The more worrisome symptoms are a worsening cough and shortness of breath. The airways in the lungs of babies and infants are narrower. If a virus gets into the lungs, and secretions start to accumulate in the airways, they can run into difficulty with breathing.

It’s the little ones, children between 3 and 18 months, who tend to get into trouble. “They may start to have heavy wheezing, shortness of breath and immediate breathing,” Howlett said. “Their ribs sink in between and under their chests, and the muscles tighten around their necks because they’re trying to get air in. “Some want to be admitted to the hospital for extra oxygen.

Nationally, COVID-19 activity has stabilized and trends vary across the country. “Weekly deaths and the number of other people in intensive care remain low,” according to the federal government’s update for the week ending Nov. 21.

The positivity rate for COVID tests is around 19 percent. “There’s no question it’s circulating,” said Dr. Harris. Catherine Hankins, former co-chair of the Canadian Task Force on Immunity.

“People have safe immunity. But it’s not like measles, where you get the infection, you’re vaccinated and you’re pretty much for life,” Hankins said.

Most of what’s circulating now are the XBB lineages, which the updated boosters were tailored to target.

“I think we’re at a point with COVID where we’re in some of a balance,” Miller said. There will be diversifications from year to year, he said. I know it feels like an eternity, but in reality, COVID has only been around for 4 years. It is not yet known what the average point will be.

For COVID, the high-risk groups haven’t changed. The elderly and those with underlying physical conditions are at higher risk for serious infections.

“There are some pieces of good news, though,” Miller said. This year’s flu vaccines appear a good match for viruses expected to circulate this winter. “If people get vaccinated now, they’ll generate immunity over the next two weeks” when cases are expected to begin rising, he said.

In August, Health Canada approved an RSV vaccine for adults aged 60 and older. However, the shots, which cost about $230 per dose, are not publicly covered in all provinces, even though RSV is one of the “important and underappreciated fitness burdens among older people,” Miller said. .

Human behavior can shape seasonal viruses, said Hankins, a professor at McGill University’s School of Population and Global Health.

“How many more people get a flu shot?Get your COVID booster?

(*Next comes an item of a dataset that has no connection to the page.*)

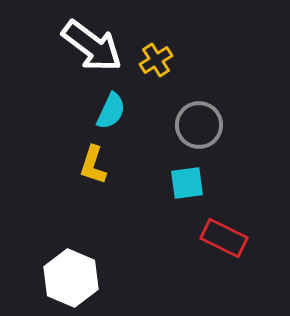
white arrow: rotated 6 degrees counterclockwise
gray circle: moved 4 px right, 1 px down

Governments offer the RSV vaccine for free to people 60 and older, he said.

He visited a Christmas market twice this weekend. “I saw another user wearing a mask. They are tents where the air is humid and there are a lot of people. “

“We’re not going back to the old lockdown mentality,” Hankins said. “We have to go back to figuring out what is your risk tolerance, and how much risk are you prepared to take for yourself and the people around you.”